Hillsborough County State’s Attorney Andrew Warren, who recently pledged not to enforce the abortion ban, called the law “unconstitutional on its face” because of the clause confidentiality in the Florida constitution.

In for the long haul

In the meantime, the Tampa Bay Abortion Fund is going nowhere. “This is not a short-term fight. This is something where we need to be in community with each other,” Kelley said. “We need to be dedicated to ensuring access to abortion for all those in long-term need.”

While the nonprofit has temporarily stopped training new volunteers to contribute to their work, they say there are other ways for locals passionate about reproductive justice to get involved.

Abortion Access Front, for example, is another nonprofit that offers training to help people learn about reproductive justice from leaders in the movement, and how they themselves can get hooked up.

Both Kelley and Livia emphasize that all skills are needed in the fight for reproductive justice, from graphic design to communications, t-shirt production, dating and cybersecurity.

“Even if you think, you know, this has nothing to do with reproductive justice, I’m pretty sure we’ll find a way to use your skills,” Kelley said. “And it is necessary. So you know, come in. We will find a place for you if you dedicate yourself to this work.

Andrea Mercado, executive director of nonprofit Florida Rising, shared a similar sentiment. “Everyone has a role to play. And so whether you feel motivated to go and stand outside a courthouse to voice your dissent, or donate to an abortion fund, or, you know, run for office , I mean, I think there are different ways people can exercise their voice,” Mercado told WMNF. “And the important thing is that we act together and build an unstoppable movement. defense of the right to abortion.

The Tampa Bay Abortion Fund says the best way for people to support their work, especially right now, is to become a monthly donor and turn “rage donations” into lasting financial support.

“We’ve seen in the past, when abortion restrictions come down, we get a wave of rage donations, which is amazing,” Livia said. “But often these donations dry up in a few weeks, a few months later. And sometimes we have to make decisions about closing the helpline or adjusting the way we fund people to make it through the end of the month.

Currently, the Tampa Bay Abortion Fund does not assess the resources of the people it helps. They help anyone at any income level, although the fund is largely intended to provide assistance to those who cannot afford to pay for an abortion themselves.

Access to abortion is a class issue

According to the Guttmacher Institute, abortion patients are disproportionately poor and low-income — 49% live below the federal poverty line. And insurance often doesn’t cover abortion care. In 2020, a first-trimester abortion cost about $515 on average, University of California researchers found, not including additional expenses, such as lost wages, childcare and transportation.

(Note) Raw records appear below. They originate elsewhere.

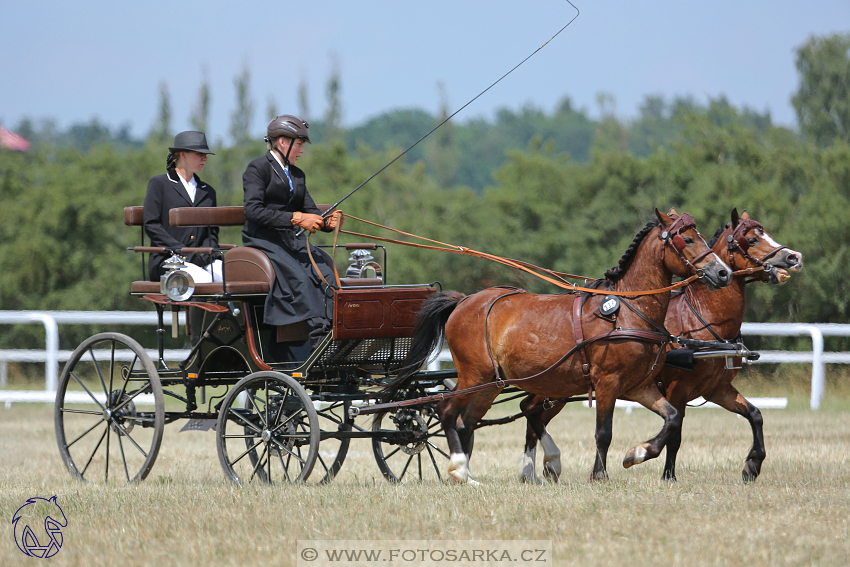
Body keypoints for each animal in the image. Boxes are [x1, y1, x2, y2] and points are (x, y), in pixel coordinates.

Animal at [390, 209, 728, 484]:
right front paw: (600, 475)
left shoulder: (638, 386)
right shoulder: (608, 382)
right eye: (687, 239)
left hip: (492, 383)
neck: (627, 311)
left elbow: (672, 418)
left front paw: (638, 453)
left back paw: (471, 474)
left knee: (469, 421)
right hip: (475, 375)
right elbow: (603, 432)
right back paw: (460, 469)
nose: (722, 272)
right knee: (447, 411)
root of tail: (464, 301)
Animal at [516, 209, 800, 484]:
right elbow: (675, 433)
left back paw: (532, 472)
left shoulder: (717, 389)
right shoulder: (677, 389)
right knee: (530, 411)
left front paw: (752, 465)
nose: (793, 257)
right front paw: (664, 472)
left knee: (530, 414)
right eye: (751, 240)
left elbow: (755, 414)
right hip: (556, 386)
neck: (701, 317)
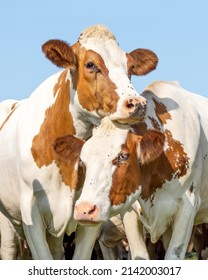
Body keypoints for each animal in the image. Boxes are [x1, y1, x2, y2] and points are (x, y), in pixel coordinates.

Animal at [0, 24, 158, 260]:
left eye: (130, 66)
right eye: (91, 64)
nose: (137, 103)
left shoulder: (90, 211)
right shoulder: (31, 214)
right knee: (9, 249)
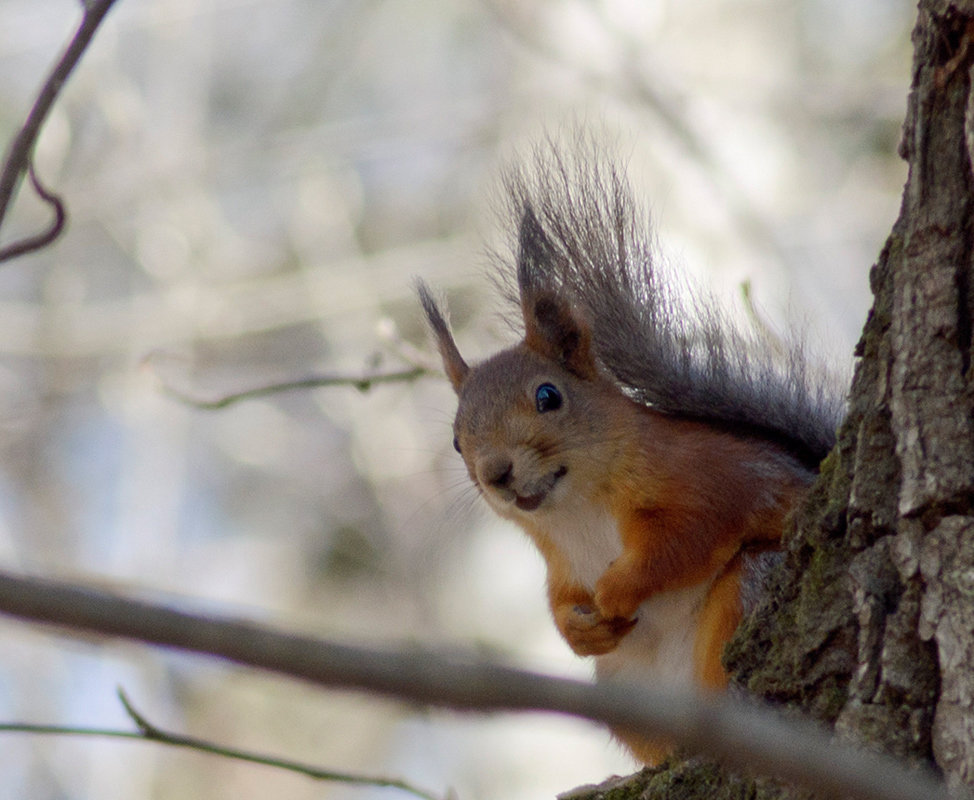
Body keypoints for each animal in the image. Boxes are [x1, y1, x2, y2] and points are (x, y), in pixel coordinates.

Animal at [420, 142, 848, 764]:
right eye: (456, 439)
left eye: (548, 396)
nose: (495, 472)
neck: (577, 509)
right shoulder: (559, 562)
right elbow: (561, 602)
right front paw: (580, 626)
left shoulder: (709, 478)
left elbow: (686, 537)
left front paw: (618, 588)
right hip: (624, 691)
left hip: (750, 588)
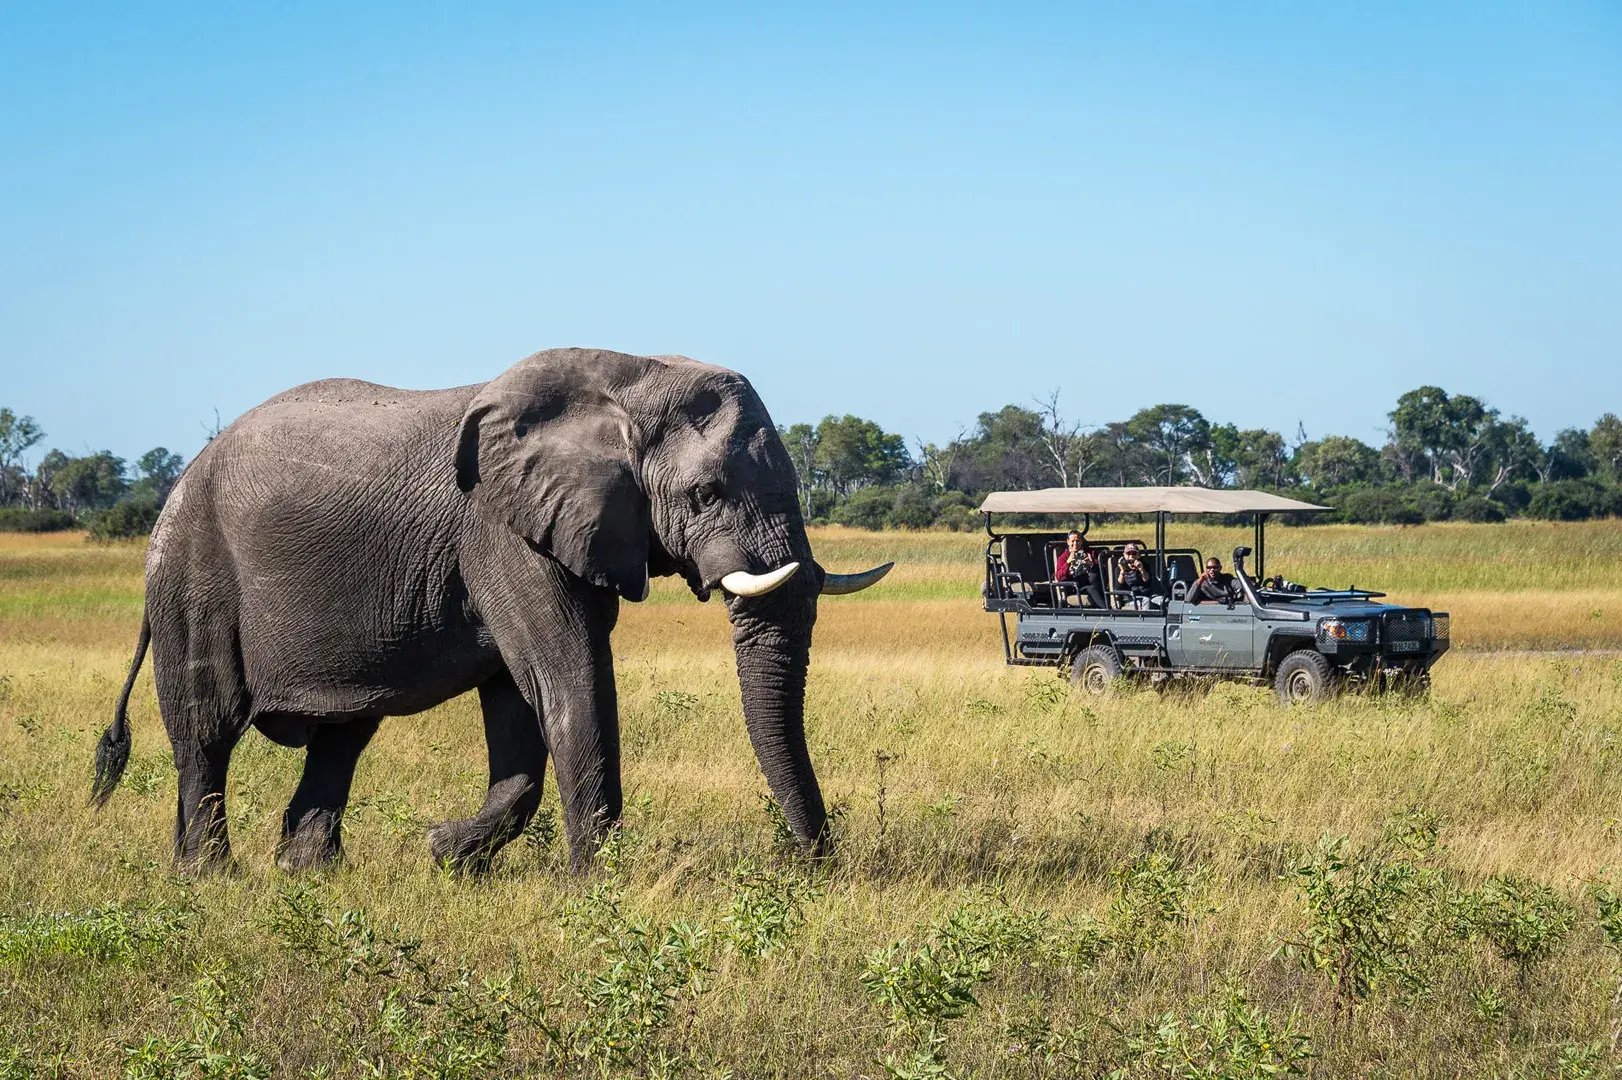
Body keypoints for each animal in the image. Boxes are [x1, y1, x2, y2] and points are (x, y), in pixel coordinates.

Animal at [92, 348, 888, 869]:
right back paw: (211, 878)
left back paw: (308, 875)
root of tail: (178, 484)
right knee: (207, 731)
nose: (814, 867)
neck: (630, 377)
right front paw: (596, 888)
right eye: (706, 494)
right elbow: (569, 680)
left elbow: (519, 705)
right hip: (193, 577)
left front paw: (444, 853)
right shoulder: (500, 533)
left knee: (340, 737)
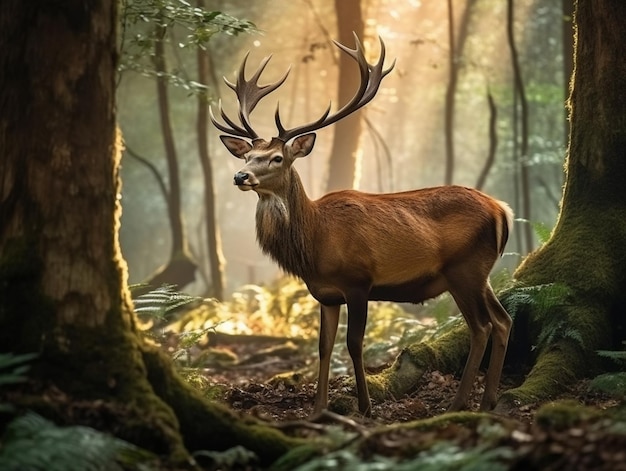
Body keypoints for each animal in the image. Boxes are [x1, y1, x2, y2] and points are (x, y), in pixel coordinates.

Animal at [210, 33, 512, 416]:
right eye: (248, 155)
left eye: (276, 158)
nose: (240, 176)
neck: (314, 242)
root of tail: (502, 209)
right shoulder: (325, 294)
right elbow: (324, 346)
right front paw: (319, 408)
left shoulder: (358, 281)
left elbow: (354, 343)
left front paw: (365, 406)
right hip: (480, 273)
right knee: (503, 320)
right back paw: (488, 400)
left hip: (465, 268)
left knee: (482, 326)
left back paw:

Most patients pay for the abortion out of pocket. In addition, the federal Hyde Amendment prohibits the use of federal funds for abortion except for life-threatening, rape, or incest cases. Some states use their own Medicaid funds to cover abortion, but Florida does not.

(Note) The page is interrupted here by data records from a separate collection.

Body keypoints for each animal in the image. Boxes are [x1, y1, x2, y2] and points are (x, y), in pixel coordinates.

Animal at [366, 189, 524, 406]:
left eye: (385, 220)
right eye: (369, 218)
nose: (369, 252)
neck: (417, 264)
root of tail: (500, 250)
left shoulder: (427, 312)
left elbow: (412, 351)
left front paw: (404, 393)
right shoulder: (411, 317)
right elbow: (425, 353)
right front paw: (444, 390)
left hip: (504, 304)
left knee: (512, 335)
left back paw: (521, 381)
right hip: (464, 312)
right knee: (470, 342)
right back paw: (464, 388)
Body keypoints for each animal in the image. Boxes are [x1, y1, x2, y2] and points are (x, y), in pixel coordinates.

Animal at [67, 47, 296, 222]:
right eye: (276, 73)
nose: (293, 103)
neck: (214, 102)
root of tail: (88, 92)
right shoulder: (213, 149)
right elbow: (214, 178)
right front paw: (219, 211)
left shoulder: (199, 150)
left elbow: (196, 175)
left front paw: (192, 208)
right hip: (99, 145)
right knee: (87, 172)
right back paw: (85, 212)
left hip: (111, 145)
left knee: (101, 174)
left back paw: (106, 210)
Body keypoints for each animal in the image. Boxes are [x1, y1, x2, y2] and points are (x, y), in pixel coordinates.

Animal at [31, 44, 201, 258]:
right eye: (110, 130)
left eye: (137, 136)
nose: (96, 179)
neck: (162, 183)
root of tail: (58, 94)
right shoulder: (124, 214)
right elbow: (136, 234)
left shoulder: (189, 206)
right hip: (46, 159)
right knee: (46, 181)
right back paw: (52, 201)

TBAF works with several health clinics in the Tampa Bay area that offer abortion services. And not everyone they help is local. As the Tampa Bay Weather reported last Friday, the motivated network of volunteers has helped hundreds of people across the South access abortions each year, including some who travel from out of state.

Before Roe’s fall, the United States had more than two dozen “abortion deserts,” or major cities where someone had to travel 100 miles or more to access abortion care. Medical abortion is another option, but there are concerns that conservatives will further restrict access to that, as well as contraceptives, in addition to pushing for an even more restrictive abortion law here in the Sunshine State. .

About what comes next, Livia with TBAF said this: “Let’s use this anger and channel this anger and, you know, wake up every morning and think about how we can make sure everyone has access to abortion.

For more on the Tampa Bay Abortion Fund, you can hear TBAF Founder Kelly on WMNF Midpoint Program with Dr. Rachel, a local abortion care provider.